This time, value didn’t make up the difference, or even come close. For the first time in three decades, it grossly lagged the market at the same time as momentum. The combination did well in 2010 but is lagging again in 2011. The pairing of value and momentum has trailed the benchmark Russell 1000 through November by three points, losing 2.3% vs. the Russell’s gain of less than 1%.

Over the long haul, the odds are that markets will normalize and the momentum approach will return to beating the averages. But even assuming that’s true, holding down fees and trading costs is crucial to making it viable for regular investors, as Asness knows well. For the large-cap AQR Momentum Fund, Asness charges a management fee of just 0.49% (and no load). That’s a bit more than most index funds, but far less than the 1.3% for the average actively managed option. Aren’t his institutional clients annoyed that mutual fund investors can get access to his services for a fraction of the cost of a hedge fund? No, says Asness. In fact, he says he charges as little as 0.5% of assets for simpler hedge fund strategies that are similar to the momentum mutual funds.

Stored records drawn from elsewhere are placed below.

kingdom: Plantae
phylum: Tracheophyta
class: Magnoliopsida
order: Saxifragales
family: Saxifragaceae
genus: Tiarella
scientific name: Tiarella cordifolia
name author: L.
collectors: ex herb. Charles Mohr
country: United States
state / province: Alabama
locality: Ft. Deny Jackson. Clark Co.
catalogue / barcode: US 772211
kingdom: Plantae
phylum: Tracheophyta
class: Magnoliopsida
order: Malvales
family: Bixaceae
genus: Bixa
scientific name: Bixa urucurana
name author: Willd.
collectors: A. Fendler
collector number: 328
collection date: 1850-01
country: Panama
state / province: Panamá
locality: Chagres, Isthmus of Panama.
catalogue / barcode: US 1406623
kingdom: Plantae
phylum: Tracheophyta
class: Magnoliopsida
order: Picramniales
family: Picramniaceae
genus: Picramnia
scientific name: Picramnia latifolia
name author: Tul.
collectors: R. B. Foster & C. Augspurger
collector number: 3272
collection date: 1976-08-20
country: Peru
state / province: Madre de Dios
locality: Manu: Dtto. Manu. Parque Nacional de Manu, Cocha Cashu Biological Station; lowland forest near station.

Trading costs are potentially a major problem for momentum funds. Because of the quarterly rebalancing, AQR’s portfolios turn over 1.5 times a year. All that trading could get expensive. But AQR holds down costs by running its own trading desk and using proprietary algorithmic models that allow it to avoid trading through Wall Street firms. Asness estimates that trading costs run about 0.7% a year. So total expenses for an AQR momentum fund — fees plus trading — are around 1.2%.

But remember: That’s just half of the portfolio. Asness recommends that investors combine his momentum fund with a low-cost value index fund. A favorite of his is the DFA U.S. Large Cap Value from Dimensional Fund Advisors (DFLVX), another shop with lots of academic weight. It has a fee of just 0.28%. After expenses, a portfolio that blends AQR Momentum and the DFA value fund should give investors a net extra return of around one percentage point a year, according to AQR’s projections. Stick with that strategy, and your nest egg will be 35% higher in 30 years than if you buy the market as a whole.

By then, Asness hopes that momentum will be long established as a superior investment strategy, and that AQR will have reaped the benefits. “When you’re right, you want to be a survivor to prove it,” says Asness. “You want your company to be around to see your theory working 20 years from now.” Back-testing is well and good. But starting now, his big idea will be judged in the market.